Thursday, February 18, 2010

Shiny Brand New...

What innate joy life is when, from nowhere, you make a new friend; someone who you immediately click with. A shiny brand new chum who understands your humour and connects with you on every level. Who will practice hip hop moves with you in the drunken wee hours, who inspires you to try something new, who appreciates your love of vintage enamel pans and who will go for a walk with you on a grey wet Tuesday afternoon.

If food be the bonding of friendship – cook on.

What to cook your super shiny buddy on a very tight budget in the bleak mid-to-end winter. Sex on a plate; pan con tomate. Use fresh or day old French baguettes or sourdough toasted lightly under a grill. Meanwhile, with love and a glass on hand, finely dice some fresh juicy tomatoes, whatever fresh herbs you have in the garden go get some, either rosemary, mint, sage or parsley, finely slice and mix with the tomatoes. Peel a fat clove of garlic and rub all over the crispy golden toasted bread, sprinkle over some rock salt, generously place the tomatoes and herbs on top and finally drizzle on top vast amounts of fine olive oil – et viola. Enjoy as an hors d’oeuvre, as a sidedish with supper or whenever or wherever, as it is, indeed, delectable.

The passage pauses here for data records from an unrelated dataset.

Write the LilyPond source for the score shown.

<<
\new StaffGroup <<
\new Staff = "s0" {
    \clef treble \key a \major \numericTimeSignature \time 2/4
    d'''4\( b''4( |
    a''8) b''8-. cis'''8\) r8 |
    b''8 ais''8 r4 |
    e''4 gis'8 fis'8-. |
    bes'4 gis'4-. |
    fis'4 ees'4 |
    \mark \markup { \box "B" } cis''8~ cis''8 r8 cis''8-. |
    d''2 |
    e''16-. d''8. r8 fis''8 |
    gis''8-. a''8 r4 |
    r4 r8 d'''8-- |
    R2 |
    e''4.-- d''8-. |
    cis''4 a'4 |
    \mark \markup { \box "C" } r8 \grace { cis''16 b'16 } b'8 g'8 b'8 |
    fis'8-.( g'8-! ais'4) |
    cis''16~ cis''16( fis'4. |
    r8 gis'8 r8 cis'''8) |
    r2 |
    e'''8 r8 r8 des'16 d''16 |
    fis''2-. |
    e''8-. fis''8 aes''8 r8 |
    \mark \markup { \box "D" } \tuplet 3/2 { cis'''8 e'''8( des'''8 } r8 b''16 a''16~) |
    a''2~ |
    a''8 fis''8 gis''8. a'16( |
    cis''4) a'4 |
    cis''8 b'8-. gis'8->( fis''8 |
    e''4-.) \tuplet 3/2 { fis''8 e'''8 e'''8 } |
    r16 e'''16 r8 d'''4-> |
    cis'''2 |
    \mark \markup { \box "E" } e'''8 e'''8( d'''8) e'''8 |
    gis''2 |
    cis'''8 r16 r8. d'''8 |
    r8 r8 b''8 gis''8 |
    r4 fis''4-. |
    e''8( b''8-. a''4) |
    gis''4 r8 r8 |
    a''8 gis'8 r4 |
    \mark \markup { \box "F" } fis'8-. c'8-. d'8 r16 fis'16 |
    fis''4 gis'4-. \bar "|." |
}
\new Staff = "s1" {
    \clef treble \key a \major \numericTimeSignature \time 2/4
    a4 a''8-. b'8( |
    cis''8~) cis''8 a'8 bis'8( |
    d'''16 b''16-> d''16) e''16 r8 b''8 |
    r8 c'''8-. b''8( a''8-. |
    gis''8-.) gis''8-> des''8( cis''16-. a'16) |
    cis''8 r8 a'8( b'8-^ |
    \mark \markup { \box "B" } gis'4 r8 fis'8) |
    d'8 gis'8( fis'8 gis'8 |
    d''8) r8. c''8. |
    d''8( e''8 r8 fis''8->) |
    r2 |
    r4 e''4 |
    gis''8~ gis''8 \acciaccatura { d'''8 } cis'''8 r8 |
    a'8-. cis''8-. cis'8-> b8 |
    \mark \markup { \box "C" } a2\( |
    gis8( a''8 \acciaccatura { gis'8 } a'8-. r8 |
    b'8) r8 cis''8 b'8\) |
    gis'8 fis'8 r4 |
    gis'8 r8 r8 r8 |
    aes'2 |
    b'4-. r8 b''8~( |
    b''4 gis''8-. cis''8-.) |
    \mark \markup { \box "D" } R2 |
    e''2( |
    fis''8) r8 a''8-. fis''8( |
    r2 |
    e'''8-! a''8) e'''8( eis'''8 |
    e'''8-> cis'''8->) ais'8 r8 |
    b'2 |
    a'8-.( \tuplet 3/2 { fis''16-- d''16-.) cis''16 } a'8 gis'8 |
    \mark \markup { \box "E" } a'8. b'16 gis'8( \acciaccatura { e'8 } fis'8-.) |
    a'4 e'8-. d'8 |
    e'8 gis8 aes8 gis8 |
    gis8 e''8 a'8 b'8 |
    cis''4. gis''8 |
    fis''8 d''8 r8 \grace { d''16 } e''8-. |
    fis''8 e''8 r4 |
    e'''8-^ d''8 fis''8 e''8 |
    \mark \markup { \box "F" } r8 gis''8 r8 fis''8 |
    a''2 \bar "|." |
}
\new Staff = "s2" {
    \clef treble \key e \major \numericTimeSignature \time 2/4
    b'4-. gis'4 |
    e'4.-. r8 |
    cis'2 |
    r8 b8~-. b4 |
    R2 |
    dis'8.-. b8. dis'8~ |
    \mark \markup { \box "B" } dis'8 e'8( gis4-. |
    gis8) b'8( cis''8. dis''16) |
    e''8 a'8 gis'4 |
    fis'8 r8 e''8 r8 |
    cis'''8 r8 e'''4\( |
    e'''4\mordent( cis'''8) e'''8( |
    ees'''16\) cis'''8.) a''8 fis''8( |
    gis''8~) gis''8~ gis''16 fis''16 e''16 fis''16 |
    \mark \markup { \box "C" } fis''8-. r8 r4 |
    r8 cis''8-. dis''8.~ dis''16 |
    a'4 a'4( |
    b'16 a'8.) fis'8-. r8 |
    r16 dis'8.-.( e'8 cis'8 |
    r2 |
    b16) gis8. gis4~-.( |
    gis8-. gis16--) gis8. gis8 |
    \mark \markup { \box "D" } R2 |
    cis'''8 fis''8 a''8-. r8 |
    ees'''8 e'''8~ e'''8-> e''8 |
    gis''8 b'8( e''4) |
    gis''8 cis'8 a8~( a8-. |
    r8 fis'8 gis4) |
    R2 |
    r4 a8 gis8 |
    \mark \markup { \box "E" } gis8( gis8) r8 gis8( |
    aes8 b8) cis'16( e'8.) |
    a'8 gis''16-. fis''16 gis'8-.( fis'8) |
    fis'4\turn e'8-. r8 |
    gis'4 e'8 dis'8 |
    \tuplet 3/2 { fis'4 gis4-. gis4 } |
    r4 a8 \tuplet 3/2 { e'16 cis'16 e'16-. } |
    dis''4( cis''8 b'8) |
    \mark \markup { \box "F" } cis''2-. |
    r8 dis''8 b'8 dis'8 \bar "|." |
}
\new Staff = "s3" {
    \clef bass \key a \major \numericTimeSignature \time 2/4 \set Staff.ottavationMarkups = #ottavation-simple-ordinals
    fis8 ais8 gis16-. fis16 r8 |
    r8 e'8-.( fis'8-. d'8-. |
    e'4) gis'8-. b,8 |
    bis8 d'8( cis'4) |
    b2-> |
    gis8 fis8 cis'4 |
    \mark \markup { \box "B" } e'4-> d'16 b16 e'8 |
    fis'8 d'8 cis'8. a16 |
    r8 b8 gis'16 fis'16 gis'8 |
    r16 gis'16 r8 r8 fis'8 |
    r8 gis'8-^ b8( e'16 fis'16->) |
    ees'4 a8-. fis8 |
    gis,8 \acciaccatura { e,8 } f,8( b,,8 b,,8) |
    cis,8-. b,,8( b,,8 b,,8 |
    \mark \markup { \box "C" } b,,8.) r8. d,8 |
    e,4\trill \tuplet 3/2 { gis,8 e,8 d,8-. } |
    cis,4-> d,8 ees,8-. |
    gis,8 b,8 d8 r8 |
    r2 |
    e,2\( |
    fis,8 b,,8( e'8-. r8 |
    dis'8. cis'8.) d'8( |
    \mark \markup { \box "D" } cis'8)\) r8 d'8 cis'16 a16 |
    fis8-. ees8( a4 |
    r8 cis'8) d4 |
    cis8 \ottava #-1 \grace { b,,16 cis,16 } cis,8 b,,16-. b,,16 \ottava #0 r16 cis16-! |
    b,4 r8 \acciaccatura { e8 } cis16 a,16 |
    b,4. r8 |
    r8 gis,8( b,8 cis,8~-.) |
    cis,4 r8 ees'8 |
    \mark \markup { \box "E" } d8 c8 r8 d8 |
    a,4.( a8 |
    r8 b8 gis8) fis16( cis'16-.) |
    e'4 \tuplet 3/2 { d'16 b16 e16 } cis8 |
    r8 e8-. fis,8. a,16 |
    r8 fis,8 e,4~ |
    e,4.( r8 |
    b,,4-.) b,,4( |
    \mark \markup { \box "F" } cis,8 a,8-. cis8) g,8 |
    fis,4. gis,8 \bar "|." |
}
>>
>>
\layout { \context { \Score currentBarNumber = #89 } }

Moroccan aubergine salad, a flavoursome spicy dish that will wake up your taste buds during the fug of February. Slice your beautiful purple shining aubergine thickly, rub on some olive oil and grind pepper and salt over each slice, grill. When browned on both sides, remove and cut up into bite-sized chunks. Meanwhile, open a can of chickpeas or haricot beans rinse and tip into a gorgeous serving bowl. Finely slice a red onion, add to the dish along with the aubergine and some fresh coriander. In a jam jar shake up a spoonful of smoked paprika, ground cumin, fresh lemon juice, a drop of honey and some olive oil – shake and tip into the salad – gently mix the dressing with the ingredients.

These two wildly piquant and divine dishes are perfect served alongside a good fresh piece of white fish. Take your fish fillet – try haddock, cod, whiting or bass depending on your budget and the fisherman – wrap in a coat of foil, dropping a good splash of olive oil, white wine and salt and pepper inside, gently wrap and bake in a hot oven for 15-25 minutes.

Serve these three plates with a glass of cold crisp white wine, or chilled beer to your delicious new (or old buddies), sit back and relax, reveling in the sweet elixir of life; friends and simple food.


Thursday, February 4, 2010

Frost Bite

So January turns her head from us and sulks, as little elfin February laughs in our faces; you thought you had left Winter behind?…not yet my darlings, not quite yet…

Pancakes, Valentines, half-term….half-term? Again? More holidays, more? According to actual information from the internet, French school children have more holidays than any other nation on earth. Two whole weeks I have looming ahead of me. Needless to say the majority of this term, thus far, and pre-Christmas I might add, has been spent with bugs galore. Sickness, diarrhoea, colds, headaches, sore throats, soaring temperatures and even bronchopneumonia. When, I ask, when will the children actually spend any time at school? Their French tongue leaves a lot to be desired.

On the menu today at l’ecole is: potage à la tomate, followed by escalope de porc and purée de carottes, then flan and, finally, petits gâteaux. You may well ask how E1.50 funds such delicacies for the children of these fields. I have no idea, I assume the chef has a good deal going with the varying farmers, whose children, I will add, attend the school…

Seasonal is of utmost importance here. You simply cannot purchase anything other than what is growing here in France. A good thing yes, but at times frustrating when you need to eat something other than potatoes or lettuce. I dream of the asparagus season, of sweet juicy melons of cherry tomatoes so sweet you can eat them like a bag of bon-bons.

My baskets of walnuts once so heavy with abundance, have just the last few knocking around at the bottom. My perfect Sunday treat is to shell them, along with our local hazelnuts, gently roast them, rub the skins off and sit them in a very short pastry crust, wide and shallow. Meanwhile make some honey caramel by melting sugar, honey, butter and cream, boiling until the caramel is golden and frothing then pour all over those sweet nuts and bake for 20minutes or so until you are left with a tart so delectable, so intense with flavour, strangers will offer you their hand just for a slight slice. I think my nuts have one more tart in them.